When Colfax was the ‘Saratoga of the West’

Tourists flocked to its mineral springs to improve their health

 

By Arvid Huisman

 

Long before interstate highways crossed the Hawkeye State, even long before federal and state highways were numbered, some rural Iowa communities were known far beyond the Mississippi and Missouri rivers.

 

As motorists zip across Iowa on Interstate 80 today, few are aware of the significant history of a small Jasper County community located on I-80 less than a half hour east of Des Moines.

 

This is the story of Colfax — at one time equated with the famous Saratoga Springs health resort in New York. More than a century ago, thousands of Americans and Europeans flocked to Colfax each year to improve their health and ease their aches and pains.

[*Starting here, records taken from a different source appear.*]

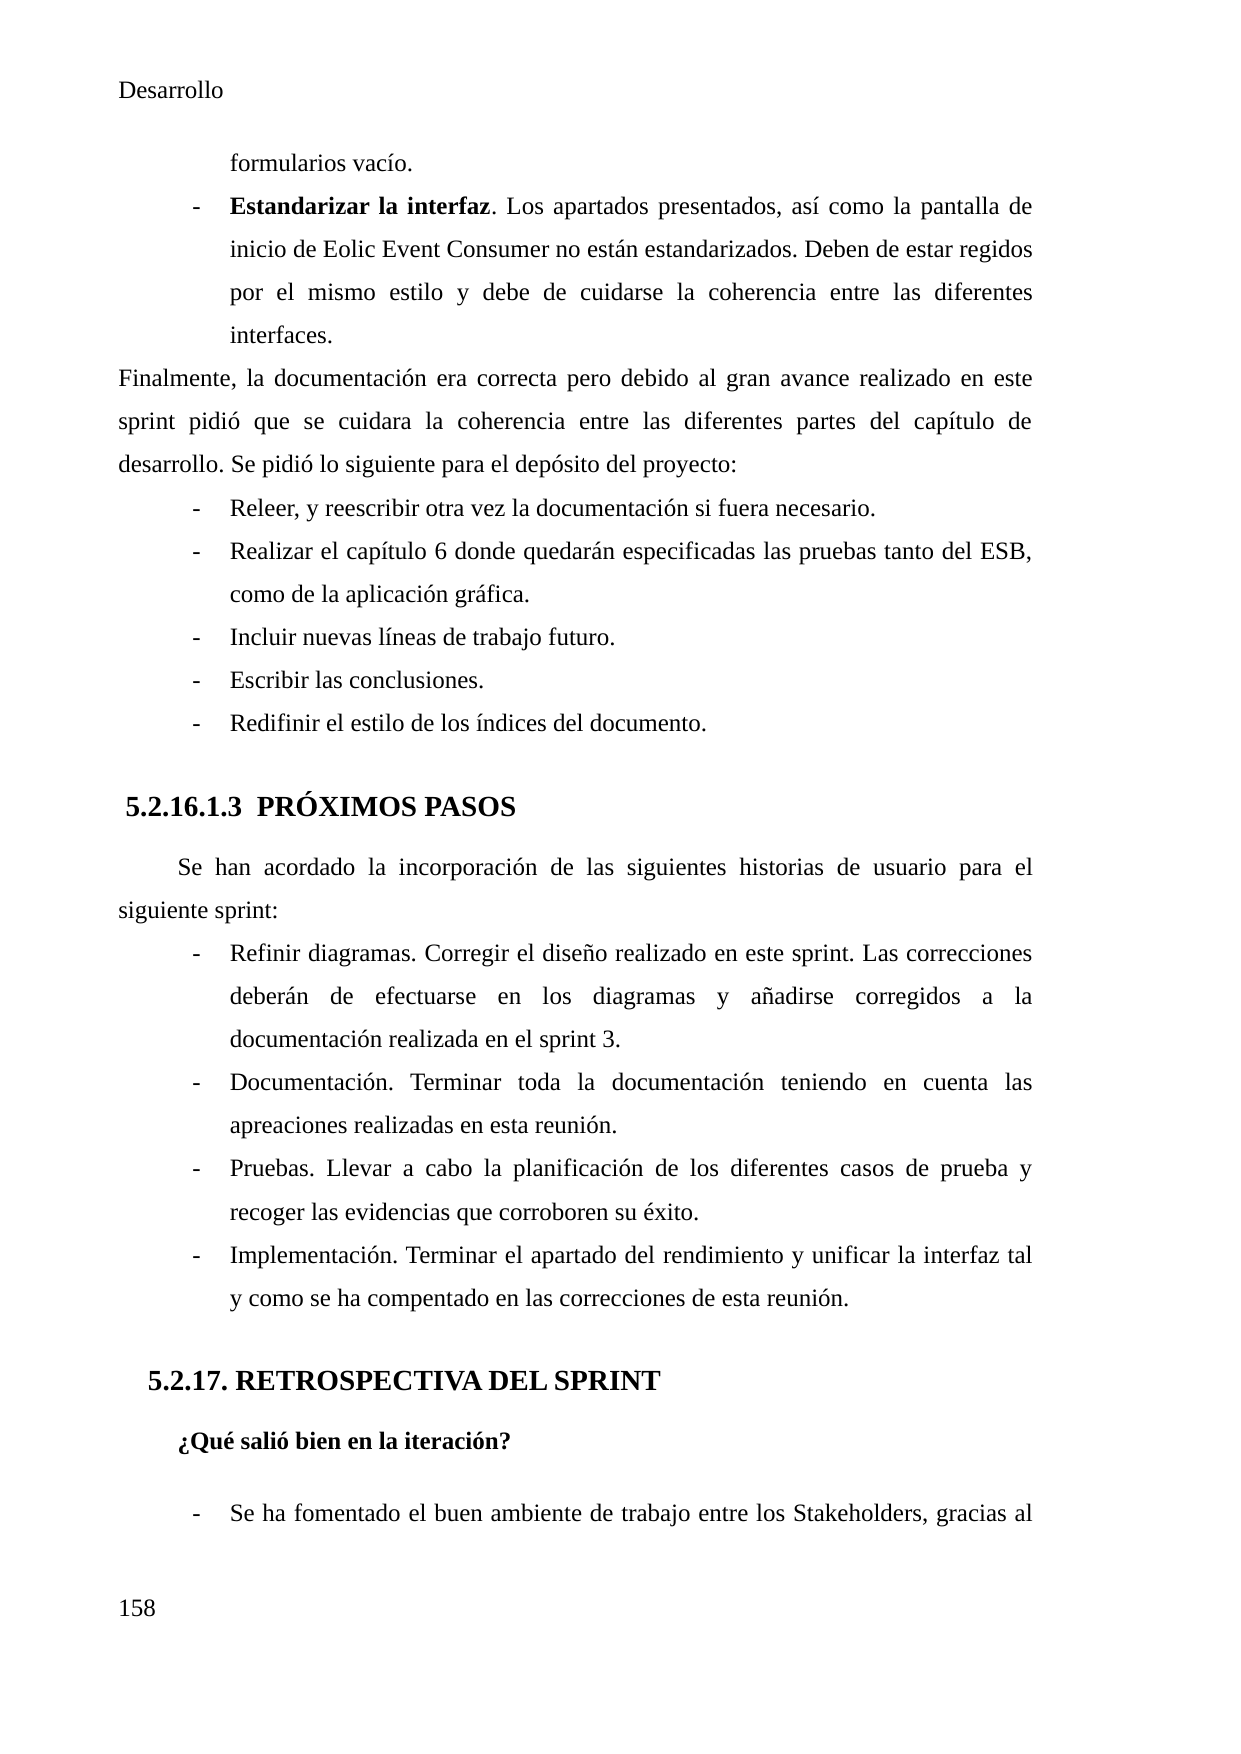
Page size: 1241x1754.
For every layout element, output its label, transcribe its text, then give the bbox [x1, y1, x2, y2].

list Documentación. Terminar toda la documentación teniendo en cuenta las apreaciones realizadas en esta reunión. [192, 1067, 1033, 1139]
list Redifinir el estilo de los índices del documento. [192, 708, 1033, 737]
text Retrospectiva del Sprint [148, 1363, 1033, 1397]
list Se ha fomentado el buen ambiente de trabajo entre los Stakeholders, gracias al enunciado de los patrones a través de la técnica de Storyboards. [192, 1498, 1033, 1527]
text Finalmente, la documentación era correcta pero debido al gran avance realizado en este sprint pidió que se cuidara la coherencia entre las diferentes partes del capítulo de desarrollo. Se pidió lo siguiente para el depósito del proyecto: [118, 363, 1033, 478]
list Guiar al usuario. Añadir un control de excepciones donde se informe cuando no hay resultados en la búsqueda de información que ha sido introducida, e impedir que el usuario realice una búsqueda con algún campo en los formularios vacío. [192, 148, 1033, 176]
list Implementación. Terminar el apartado del rendimiento y unificar la interfaz tal y como se ha compentado en las correcciones de esta reunión. [192, 1240, 1033, 1312]
list Incluir nuevas líneas de trabajo futuro. [192, 622, 1033, 651]
list Escribir las conclusiones. [192, 665, 1033, 694]
list Releer, y reescribir otra vez la documentación si fuera necesario. [192, 493, 1033, 521]
list Realizar el capítulo 6 donde quedarán especificadas las pruebas tanto del ESB, como de la aplicación gráfica. [192, 536, 1033, 608]
text ¿Qué salió bien en la iteración? [118, 1426, 1033, 1455]
list Refinir diagramas. Corregir el diseño realizado en este sprint. Las correcciones deberán de efectuarse en los diagramas y añadirse corregidos a la documentación realizada en el sprint 3. [192, 938, 1033, 1053]
list Pruebas. Llevar a cabo la planificación de los diferentes casos de prueba y recoger las evidencias que corroboren su éxito. [192, 1153, 1033, 1225]
text Se han acordado la incorporación de las siguientes historias de usuario para el siguiente sprint: [118, 852, 1033, 923]
list Próximos pasos [118, 789, 1033, 822]
list Estandarizar la interfaz. Los apartados presentados, así como la pantalla de inicio de Eolic Event Consumer no están estandarizados. Deben de estar regidos por el mismo estilo y debe de cuidarse la coherencia entre las diferentes interfaces. [192, 191, 1033, 349]
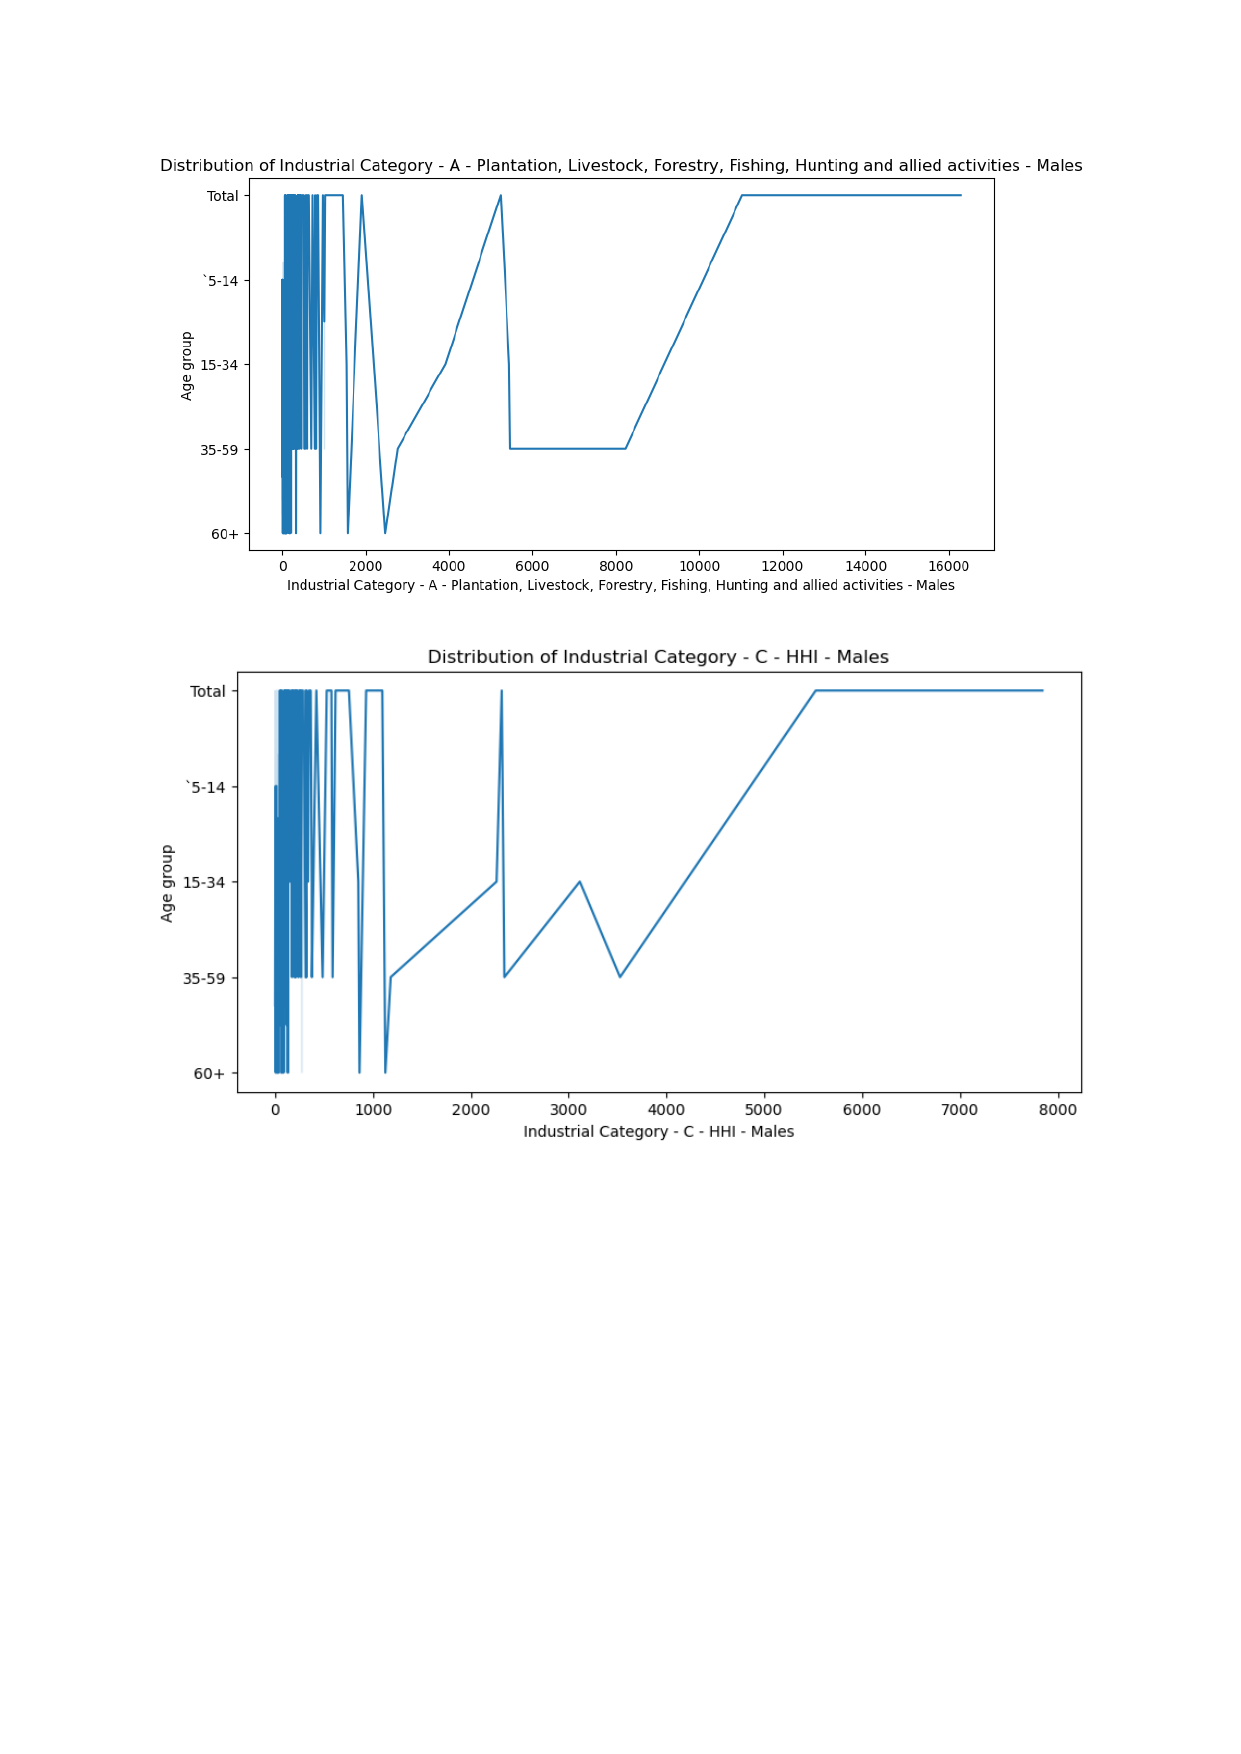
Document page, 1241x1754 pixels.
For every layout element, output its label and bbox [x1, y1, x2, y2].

picture [150, 150, 1091, 601]
picture [150, 639, 1091, 1150]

An advertisement for the Colfax Hotel during its heyday.

 

 

 

 

 

 

 

 

 

 

 

 

 

 

 

 

 

 

 

 

 

 

 

 

 

 

It started with coal and water

 

A stagecoach station had been located 10 miles west of Newton and Robert N. Stewart of Grinnell applied for a post office at the location in late 1864. The post office opened on Jan. 18, 1865. Colfax was founded the following year and named for Schuyler Colfax, vice-president under President Ulysses S. Grant.

 

Like many new towns in Iowa 150 years ago, the location quickly attracted residents and businesses. In 1867, Dr. J.R. Ryan, a physician, opened the first drug store and then a hotel. The railroad reached Colfax the same year.

 

About three years earlier, two young men discovered coal on a ridge above the Skunk River east of Colfax. Upon the railroad’s arrival, the demand for coal increased and additional coal supplies were discovered in the vicinity of Colfax. Coal mining became an important industry in the Colfax community.

 

Colfax was nearly 10 years old in the fall of 1875 when several local men were boring for a coal mine east of town. In the process a flow of water bubbled up from the ground.

 

Upon tasting the water they detected an unusual quality about it and decided to have the water analyzed. The analysis was conducted by James R. Blaney, a Chicago chemist, who detected a high mineral content and declared it to have medicinal value.

 

During the 19th and early 20th centuries, mineral waters were commonly employed to enhance general health and to treat chronic illnesses. “Taking the waters” involved drinking or bathing in the mineral water.

 

Word of the discovery of mineral water springs in Colfax spread quickly and soon the bottling of mineral water became an important business in Colfax along with the coal industry.